# EXERCISE REQUIREMENTS:
Check every line of the records below for the string "absolute" and copy the ones that have it.

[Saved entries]
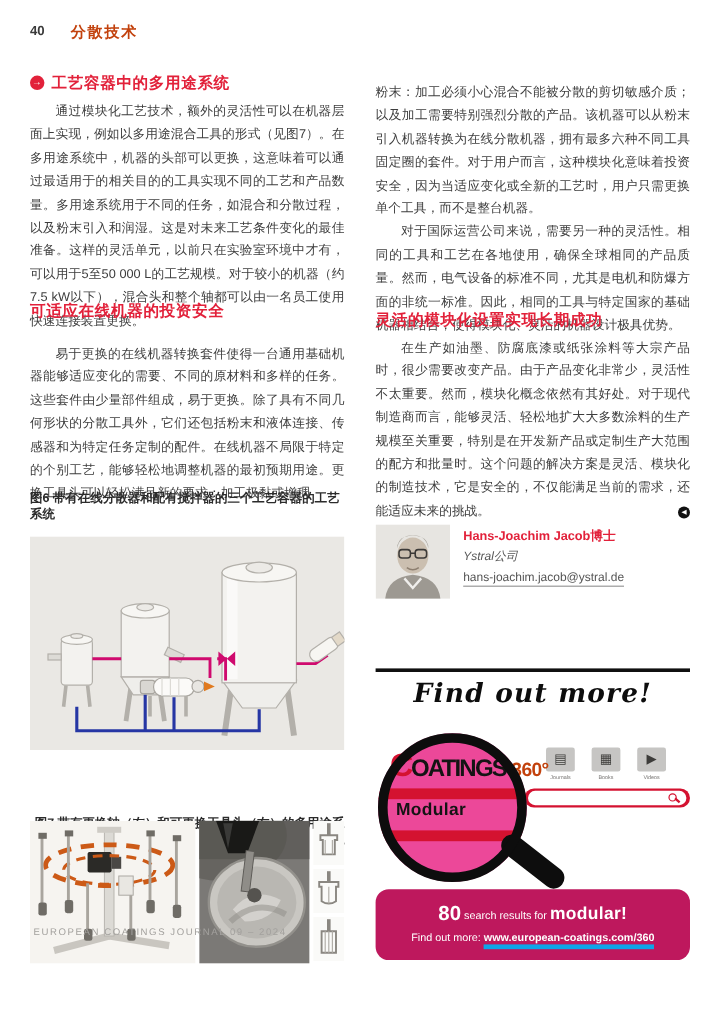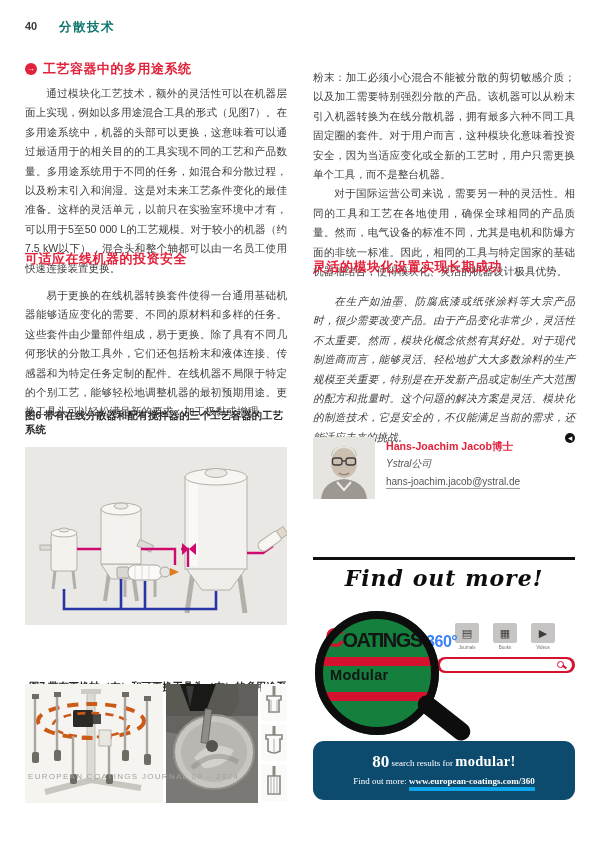--- a/index.html
+++ b/index.html
@@ -9,7 +9,7 @@
 
   
   .pageno { position:absolute; left:25px; top:20px; font-size:11px; font-weight:bold; color:#3a3a3a; }
-  .section-title { position:absolute; left:59px; top:19px; font-size:12.5px; font-weight:bold; color:#0f766e; letter-spacing:1.5px;font-family:Liberation Serif, serif; }
+  .section-title { position:absolute; left:59px; top:19px; font-size:12.5px; font-weight:bold; color:#c2410c; letter-spacing:1.5px;font-family:Liberation Serif, serif; }
 
   
   .colL { position:absolute; left:25px; width:262px; }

# ANSWER FOR THE TASK:
   .pageno { position:absolute; left:25px; top:20px; font-size:11px; font-weight:bold; color:#3a3a3a; }
-  .section-title { position:absolute; left:59px; top:19px; font-size:12.5px; font-weight:bold; color:#0f766e; letter-spacing:1.5px;font-family:Liberation Serif, serif; }
+  .section-title { position:absolute; left:59px; top:19px; font-size:12.5px; font-weight:bold; color:#c2410c; letter-spacing:1.5px;font-family:Liberation Serif, serif; }
   .colL { position:absolute; left:25px; width:262px; }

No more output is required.